In Kesner, Gordon & Rees partner Don Willenburg submitted an amicus brief on behalf of two defense counsel organizations. The amicus brief argues that Campbell should control all take-home cases, and that a contrary rule (like that the Kesner court adopted) would open the door to a potentially limitless pool of plaintiffs claiming lung cancer and other diseases.

The Kesner and Haver decisions will likely generate significant amicus interest.
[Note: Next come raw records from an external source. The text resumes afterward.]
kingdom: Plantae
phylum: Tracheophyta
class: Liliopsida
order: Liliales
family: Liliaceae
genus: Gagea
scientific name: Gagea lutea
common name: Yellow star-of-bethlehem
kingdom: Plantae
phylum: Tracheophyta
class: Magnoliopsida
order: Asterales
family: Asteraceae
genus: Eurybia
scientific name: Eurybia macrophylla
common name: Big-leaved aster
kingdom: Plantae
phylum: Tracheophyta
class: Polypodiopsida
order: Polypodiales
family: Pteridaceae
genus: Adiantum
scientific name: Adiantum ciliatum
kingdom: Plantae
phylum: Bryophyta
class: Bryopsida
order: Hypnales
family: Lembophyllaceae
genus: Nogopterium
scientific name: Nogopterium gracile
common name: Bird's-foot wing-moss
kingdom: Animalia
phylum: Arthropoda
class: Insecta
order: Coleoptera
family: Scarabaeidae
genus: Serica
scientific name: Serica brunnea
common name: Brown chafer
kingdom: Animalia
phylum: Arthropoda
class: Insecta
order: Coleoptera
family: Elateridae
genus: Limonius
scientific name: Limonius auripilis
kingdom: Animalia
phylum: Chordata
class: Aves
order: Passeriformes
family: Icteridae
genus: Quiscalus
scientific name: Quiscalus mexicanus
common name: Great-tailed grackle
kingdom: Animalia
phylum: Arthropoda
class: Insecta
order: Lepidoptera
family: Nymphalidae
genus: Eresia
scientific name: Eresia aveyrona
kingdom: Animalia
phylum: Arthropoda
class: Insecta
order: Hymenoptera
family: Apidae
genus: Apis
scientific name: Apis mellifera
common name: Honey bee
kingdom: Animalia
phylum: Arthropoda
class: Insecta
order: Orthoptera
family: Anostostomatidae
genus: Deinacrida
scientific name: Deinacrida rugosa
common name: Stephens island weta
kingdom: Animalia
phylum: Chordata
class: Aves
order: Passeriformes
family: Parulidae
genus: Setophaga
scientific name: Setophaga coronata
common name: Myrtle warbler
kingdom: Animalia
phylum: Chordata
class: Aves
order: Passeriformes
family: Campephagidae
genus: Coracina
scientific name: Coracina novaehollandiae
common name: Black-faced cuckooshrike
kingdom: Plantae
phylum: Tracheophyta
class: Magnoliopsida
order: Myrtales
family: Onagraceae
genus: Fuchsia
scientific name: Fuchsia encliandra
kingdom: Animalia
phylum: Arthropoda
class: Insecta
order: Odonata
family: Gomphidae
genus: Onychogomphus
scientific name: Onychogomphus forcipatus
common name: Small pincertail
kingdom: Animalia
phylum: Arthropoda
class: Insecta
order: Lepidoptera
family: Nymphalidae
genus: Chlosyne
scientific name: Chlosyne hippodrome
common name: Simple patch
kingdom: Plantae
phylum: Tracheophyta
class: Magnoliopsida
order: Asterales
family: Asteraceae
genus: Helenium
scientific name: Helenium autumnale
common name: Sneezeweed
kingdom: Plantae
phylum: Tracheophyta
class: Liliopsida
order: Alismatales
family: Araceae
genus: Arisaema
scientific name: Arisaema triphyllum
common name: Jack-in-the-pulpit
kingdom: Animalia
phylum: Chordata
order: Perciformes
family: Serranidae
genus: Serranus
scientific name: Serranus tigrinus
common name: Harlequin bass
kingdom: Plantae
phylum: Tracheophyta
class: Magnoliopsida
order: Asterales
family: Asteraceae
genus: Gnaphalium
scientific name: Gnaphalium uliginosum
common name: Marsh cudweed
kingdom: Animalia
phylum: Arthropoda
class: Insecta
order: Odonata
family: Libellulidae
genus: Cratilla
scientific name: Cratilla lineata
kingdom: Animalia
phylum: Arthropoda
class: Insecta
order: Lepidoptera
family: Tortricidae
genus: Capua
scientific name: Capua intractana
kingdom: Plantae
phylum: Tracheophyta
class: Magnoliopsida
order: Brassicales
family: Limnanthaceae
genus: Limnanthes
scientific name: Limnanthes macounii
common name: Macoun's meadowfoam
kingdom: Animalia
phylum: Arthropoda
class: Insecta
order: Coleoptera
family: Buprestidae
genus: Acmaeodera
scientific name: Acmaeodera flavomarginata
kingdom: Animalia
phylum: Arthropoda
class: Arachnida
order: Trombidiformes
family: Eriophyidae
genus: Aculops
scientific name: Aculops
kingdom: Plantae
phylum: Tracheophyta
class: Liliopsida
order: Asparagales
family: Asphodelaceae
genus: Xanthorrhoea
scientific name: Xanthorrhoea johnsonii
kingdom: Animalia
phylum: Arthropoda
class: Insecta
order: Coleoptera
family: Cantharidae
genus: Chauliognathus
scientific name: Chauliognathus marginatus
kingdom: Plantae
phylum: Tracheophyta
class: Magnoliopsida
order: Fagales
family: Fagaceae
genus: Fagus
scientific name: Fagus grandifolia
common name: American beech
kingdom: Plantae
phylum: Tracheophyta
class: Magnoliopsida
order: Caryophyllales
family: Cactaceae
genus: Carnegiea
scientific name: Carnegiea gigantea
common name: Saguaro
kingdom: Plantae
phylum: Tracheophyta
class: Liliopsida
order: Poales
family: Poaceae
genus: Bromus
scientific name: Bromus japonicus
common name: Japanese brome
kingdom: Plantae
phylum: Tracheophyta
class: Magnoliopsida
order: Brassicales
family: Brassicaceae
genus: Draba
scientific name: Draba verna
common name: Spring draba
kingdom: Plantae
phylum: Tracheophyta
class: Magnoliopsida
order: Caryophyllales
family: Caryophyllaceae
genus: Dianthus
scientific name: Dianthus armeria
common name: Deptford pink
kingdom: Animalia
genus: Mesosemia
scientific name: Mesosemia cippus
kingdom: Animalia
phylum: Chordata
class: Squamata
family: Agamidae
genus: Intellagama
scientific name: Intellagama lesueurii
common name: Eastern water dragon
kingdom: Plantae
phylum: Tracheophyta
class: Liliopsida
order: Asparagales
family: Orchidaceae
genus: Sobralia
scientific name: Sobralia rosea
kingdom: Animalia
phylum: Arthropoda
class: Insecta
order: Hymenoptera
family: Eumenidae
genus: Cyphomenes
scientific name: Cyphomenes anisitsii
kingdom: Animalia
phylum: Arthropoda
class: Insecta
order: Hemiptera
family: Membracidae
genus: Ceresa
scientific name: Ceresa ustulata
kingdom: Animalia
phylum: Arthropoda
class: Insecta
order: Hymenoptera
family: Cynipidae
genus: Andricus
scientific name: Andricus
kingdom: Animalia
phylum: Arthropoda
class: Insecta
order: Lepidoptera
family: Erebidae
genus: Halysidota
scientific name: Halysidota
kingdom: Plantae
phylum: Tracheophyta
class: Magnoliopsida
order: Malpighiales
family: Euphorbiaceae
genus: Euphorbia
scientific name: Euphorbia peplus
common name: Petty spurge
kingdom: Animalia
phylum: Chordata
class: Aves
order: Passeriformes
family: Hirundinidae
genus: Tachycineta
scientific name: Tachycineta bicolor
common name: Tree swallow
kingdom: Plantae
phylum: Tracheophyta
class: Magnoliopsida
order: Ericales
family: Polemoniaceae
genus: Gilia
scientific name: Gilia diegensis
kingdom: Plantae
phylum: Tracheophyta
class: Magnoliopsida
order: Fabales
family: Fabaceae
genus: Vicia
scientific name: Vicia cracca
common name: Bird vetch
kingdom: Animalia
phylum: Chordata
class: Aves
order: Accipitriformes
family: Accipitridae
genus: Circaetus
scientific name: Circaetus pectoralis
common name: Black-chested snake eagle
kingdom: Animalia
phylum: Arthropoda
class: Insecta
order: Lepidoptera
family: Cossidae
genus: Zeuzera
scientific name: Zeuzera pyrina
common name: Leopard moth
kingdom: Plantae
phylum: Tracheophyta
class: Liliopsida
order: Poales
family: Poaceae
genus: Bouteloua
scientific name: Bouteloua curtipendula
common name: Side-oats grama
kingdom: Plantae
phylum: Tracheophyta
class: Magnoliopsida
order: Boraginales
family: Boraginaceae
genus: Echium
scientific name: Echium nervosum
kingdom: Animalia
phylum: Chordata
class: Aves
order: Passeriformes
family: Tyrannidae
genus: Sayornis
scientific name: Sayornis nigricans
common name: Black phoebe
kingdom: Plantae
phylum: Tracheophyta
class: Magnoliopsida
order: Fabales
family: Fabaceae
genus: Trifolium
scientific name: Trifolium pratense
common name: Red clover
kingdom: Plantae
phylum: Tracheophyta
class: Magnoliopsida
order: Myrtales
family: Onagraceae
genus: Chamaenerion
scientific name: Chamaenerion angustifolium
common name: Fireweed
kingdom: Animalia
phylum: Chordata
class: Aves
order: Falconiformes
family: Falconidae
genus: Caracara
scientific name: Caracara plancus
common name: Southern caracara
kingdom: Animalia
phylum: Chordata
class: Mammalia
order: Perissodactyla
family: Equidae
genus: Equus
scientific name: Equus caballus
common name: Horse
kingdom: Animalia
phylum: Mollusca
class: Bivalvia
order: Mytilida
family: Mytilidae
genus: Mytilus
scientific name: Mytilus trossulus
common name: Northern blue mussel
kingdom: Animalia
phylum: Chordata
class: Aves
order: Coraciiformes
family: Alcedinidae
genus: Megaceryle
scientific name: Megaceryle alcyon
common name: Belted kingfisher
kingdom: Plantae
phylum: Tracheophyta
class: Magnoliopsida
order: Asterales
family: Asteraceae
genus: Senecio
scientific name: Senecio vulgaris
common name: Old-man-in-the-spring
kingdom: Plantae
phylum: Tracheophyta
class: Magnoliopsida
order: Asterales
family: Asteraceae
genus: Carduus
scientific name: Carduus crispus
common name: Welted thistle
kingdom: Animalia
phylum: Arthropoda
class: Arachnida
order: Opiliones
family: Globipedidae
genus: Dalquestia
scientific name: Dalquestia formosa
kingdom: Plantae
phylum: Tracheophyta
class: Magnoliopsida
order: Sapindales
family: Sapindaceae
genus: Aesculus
Amicus briefs are generally filed shortly after the final reply brief of the parties, or about three-four months from now. There is no set timetable for the California Supreme Court to hear argument on or decide the matter after briefing, but we estimate a decision may issue in about 18-24 months. Gordon & Rees has extensive experience in appeals on a wide variety of legal issues and has submitted numerous amicus briefs in cases that resolved favorably for the defense.

The California Supreme Court should adopt the rule in Campbell and the majority of other jurisdictions. And, in the opinion of the author, the holding should extend to premises liability, product liability, and negligence claims to reflect a unifying legal principle that an employer or landowner – even if the employer or landowner also happens to be a manufacturer – has no legal duty to protect someone from secondary exposure who never used the product or never visited the site.